Jeffrey Martin Carney: An AF deserter turned spy

  • Published
  • By Dr. Deborah Kidwell
  • OSI Command Historian

In 1982, Staff Sgt. Jeffrey Carney served in Germany as a linguist and cryptographer. He studied the German language, culture and history and became fascinated with the Nazi era. His sympathies stemmed partially from seeing himself as an unfortunate underdog, much as many Germans had done before the war.

His criticism of the U.S. Government sealed his decision to defect to East Germany. A border guard stopped him to speak with an agent from the East German Intelligence Service (EGIS), who convinced him to return to his job and feed classified information to the EGIS. Carney agreed, as long as he would be paid and could eventually resettle in Berlin, where he believed he would feel at home. 
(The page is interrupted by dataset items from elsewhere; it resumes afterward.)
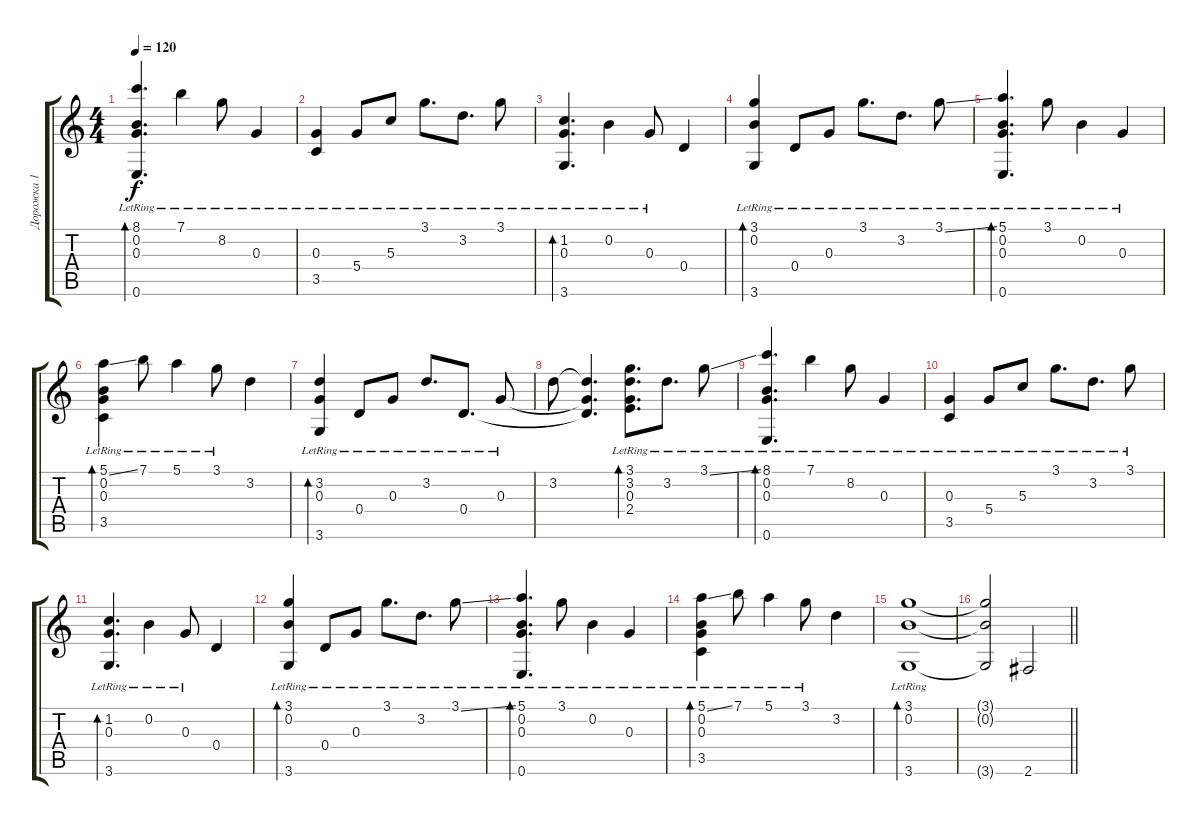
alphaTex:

\track ("Дорожка 1" "Дорожка 1") {instrument acousticguitarsteel}
\staff {score tabs}
\tuning (E4 B3 G3 D3 A2 E2) {hide}
\ts (4 4)
\section ("" "")
\tempo 120
\clef g2
\ks c
(8.1{lr} 0.2{lr} 0.3{lr} 0.6{lr}).4{d bd 60 dy f} 7.1{lr}.4 8.2{lr}.8 0.3{lr}.4 |
(0.3{lr} 3.5{lr}).4 5.4{lr}.8 5.3{lr}.8 3.1{lr}.8{d} 3.2{lr}.8{d} 3.1{lr}.8 |
(1.2{lr} 0.3{lr} 3.6{lr}).4{d bd 60} 0.2{lr}.4 0.3{lr}.8 0.4.4 |
(3.1{lr} 0.2{lr} 3.6{lr}).4{bd 60} 0.4{lr}.8 0.3{lr}.8 3.1{lr}.8{d} 3.2{lr}.8{d} 3.1{ss lr}.8 |
(5.1{lr} 0.2{lr} 0.3{lr} 0.6{lr}).4{d bd 60} 3.1{lr}.8 0.2{lr}.4 0.3{lr}.4 |
(5.1{ss lr} 0.2{lr} 0.3{lr} 3.5{lr}).4{bd 60} 7.1{lr}.8 5.1{lr}.4 3.1{lr}.8 3.2.4 |
(3.2{lr} 0.3{lr} 3.6{lr}).4{bd 60} 0.4{lr}.8 0.3{lr}.8 3.2{lr}.8{d} 0.4{lr}.8{d} 0.3{lr}.8 |
3.2.8 (3.2{t} 0.3{t} 0.4{t}).4{d} (3.1{lr} 3.2{lr} 0.3{lr} 2.4{lr}).8{d bd 60} 3.2{lr}.8{d} 3.1{ss lr}.8 |
(8.1{lr} 0.2{lr} 0.3{lr} 0.6{lr}).4{d bd 60} 7.1{lr}.4 8.2{lr}.8 0.3{lr}.4 |
(0.3{lr} 3.5{lr}).4 5.4{lr}.8 5.3{lr}.8 3.1{lr}.8{d} 3.2{lr}.8{d} 3.1{lr}.8 |
(1.2{lr} 0.3{lr} 3.6{lr}).4{d bd 60} 0.2{lr}.4 0.3{lr}.8 0.4.4 |
(3.1{lr} 0.2{lr} 3.6{lr}).4{bd 60} 0.4{lr}.8 0.3{lr}.8 3.1{lr}.8{d} 3.2{lr}.8{d} 3.1{ss lr}.8 |
(5.1{lr} 0.2{lr} 0.3{lr} 0.6{lr}).4{d bd 60} 3.1{lr}.8 0.2{lr}.4 0.3{lr}.4 |
(5.1{ss lr} 0.2{lr} 0.3{lr} 3.5{lr}).4{bd 60} 7.1{lr}.8 5.1{lr}.4 3.1{lr}.8 3.2.4 |
(3.1{lr} 0.2{lr} 3.6{lr}).1{bd 60} |
\barLineRight lightlight
(3.1{t} 0.2{t} 3.6{t}).2 2.6.2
He was later assigned to Goodfellow Air Force Base, Texas, where he decided it was time to collect on his defection promises. The timing was influenced by a doctor’s recommendation to see a psychiatrist, and he was afraid the psychiatrist would prescribe medications that might cause him to divulge his espionage activities.

Since he had a high security clearance, OSI opened a desertion case to determine his whereabouts. The agents discovered he had fled to Mexico City, but they received no other information and assumed he had died in an earthquake that devastated the city shortly after his arrival.

His desertion case was closed until the fall of the Berlin Wall. At that time, OSI agents began receiving an overwhelming amount of information about military personnel in Europe and Asia. One report mentioned military personnel who had cooperated with the EGIS.

In March 1990, the Berlin detachment received information about the activities of a suspected defector. OSI worked with the CIA, FBI, National Security Agency and U.S. Army to identify Carney. By November, the Department of Justice decided to let OSI carry out the arrest instead of the FBI.

Once case-building investigations started, an agent began interviewing Carney’s co-workers to gather background information, while another agent performed a similar task in Berlin. After collecting enough background information to better understand Carney’s personality, the investigators worked with a command psychologist to develop interviewing strategies. The psychologist believed that showing the subject photographs of something he enjoyed would place Carney at ease and encourage him to talk during the interview process.

In order to conduct the interview, the Air Force had to return the former service man and defector to active duty, and then issue warrants for his arrest. Once placed on active duty, the Air Force transferred the subject to an assignment at Tempelhof Airport. This complicated process almost backfired for agents, when surveillance showed no signs of the suspected spy.

OSI decided to go ahead with the arrest in April 1991, despite receiving no indication he still lived at his last known address. Agents spent four cold days in a van outside his apartment, but eventually spotted his car parked on a side street and photographed the subject on his balcony. When Carney left his building the next day, an agent followed him, and after a few blocks called his name in English. He responded in German and pretended not to understand. The agent recalled the subject looked very concerned and then quickly surrendered. He later admitted he was relieved the Americans got to him first instead of the Russians.

He was transferred to the U.S. Marshall’s facility in Quantico, Va., for further questioning. Agents then learned he had divulged approximately 150 classified programs, some of which were extremely sensitive to NSA efforts. The subject cooperated with agents at Andrews AFB, Md., to assess the damage done. His attorneys negotiated a pre-trial agreement and Carney pled guilty to the charges of espionage, conspiracy and desertion in exchange for a 25-year sentence. After his release from prison, he continued to live in the United States.

This case illustrates the current work of OSI’s Cold Case Team. In bringing resolution to long-standing unsolved cases, they are proving the benefits of finally bringing criminals to justice, closure to families and finding the truth.